Economics
- Author: Paul Samuelson
- Language: English
- Subject: Economics
- Published: McGraw-Hill
- Publication date: 1948

= Economics (textbook) =

1948 textbook by Samuelson and Nordhaus

Economics (Economics: An Introductory Analysis in later editions) is an introductory textbook by American economists Paul Samuelson and William Nordhaus. The textbook was first published in 1948, and has appeared in nineteen different editions, the most recent in 2009. It was the bestselling economics textbook for many decades and still remains popular, selling over 300,000 copies of each edition from 1961 through 1976. The book has been translated into forty-one languages and in total has sold over four million copies.

Economics was written entirely by Samuelson until the 12th edition (2001). Newer editions have been revised with others, including Nordhaus for the 17th edition (2001) and afterwards.

== Influence ==
Economics has been called a "canonical textbook", and the development of mainstream economic thought has been traced by comparing the fourteen editions under Samuelson's editing.

Economics coined the term "neoclassical synthesis" and popularized the concept, bringing a mix of neoclassical economics and Keynesian economics and helping make this the leading school in mainstream economics in the United States and globally in the second half of the 20th century.

It popularized the term paradox of thrift, and attributed the concept to Keynes, though Keynes himself attributed it to earlier authors, and forms of the concept date to antiquity.

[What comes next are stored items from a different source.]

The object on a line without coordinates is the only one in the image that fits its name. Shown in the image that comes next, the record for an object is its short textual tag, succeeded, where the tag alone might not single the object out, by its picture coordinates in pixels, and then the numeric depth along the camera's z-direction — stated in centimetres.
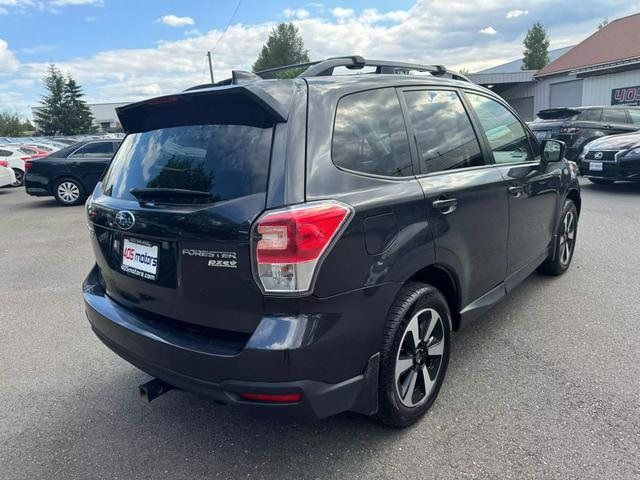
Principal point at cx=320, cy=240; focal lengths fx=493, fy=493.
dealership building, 2266
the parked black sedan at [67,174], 1179
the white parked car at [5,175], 1531
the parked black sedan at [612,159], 911
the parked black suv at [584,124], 1170
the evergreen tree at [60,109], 5288
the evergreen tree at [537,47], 5453
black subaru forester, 200
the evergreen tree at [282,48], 6606
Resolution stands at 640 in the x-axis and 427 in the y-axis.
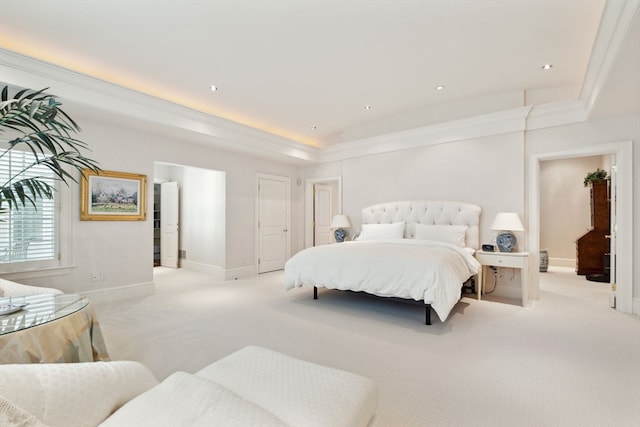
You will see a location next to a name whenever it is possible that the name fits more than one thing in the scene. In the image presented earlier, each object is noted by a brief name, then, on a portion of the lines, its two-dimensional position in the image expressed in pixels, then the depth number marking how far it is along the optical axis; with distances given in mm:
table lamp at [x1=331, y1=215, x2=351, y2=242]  5898
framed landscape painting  3908
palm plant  1878
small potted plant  5672
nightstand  3854
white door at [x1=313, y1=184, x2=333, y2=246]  7152
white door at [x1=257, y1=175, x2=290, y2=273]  6203
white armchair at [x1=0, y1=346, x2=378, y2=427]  817
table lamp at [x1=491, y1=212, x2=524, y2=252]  4070
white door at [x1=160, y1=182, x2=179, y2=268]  6859
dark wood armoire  5605
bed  3076
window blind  3322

The 1958 text introduced a "family tree of economics", which by the 20th century consisted of only two groupings, "socialism", listing Marx and Lenin, and the "neo-classical synthesis", listing Marshall and Keynes. This paralleled the then-extant Cold War economies of Soviet communism and American capitalism. This advanced a simplified view of the vying schools of economic thought, subsuming schools which considered themselves distinct, and today many within and without economics equate "economics" with "neo-classical economics", following Samuelson.
Later editions provided expanded coverage of other schools, such as the Austrian school, Institutionalism, and Marxian economics.

== Reception ==

Economics was the second Keynesian textbook in the United States, following the 1947 The Elements of Economics, by Lorie Tarshis. Like Tarshis's work, Economics was attacked by American conservatives (as part of the Second Red Scare, or McCarthyism), universities that adopted it were subject to "conservative business pressuring", and Samuelson was accused of communism. Nonetheless, Economics proved successful and remained widely adopted. The success of Samuelson's text, compared with Tarshis's, which was subject to more "virulen[t]" attacks, is attributed to various factors, notably Samuelson's dispassionate, scientific style, in contrast to Tarshis's more engaged style, and subsequent texts have followed Samuelson's style. Accusations by conservatives of communist sympathies in Economics continued into the 1980s.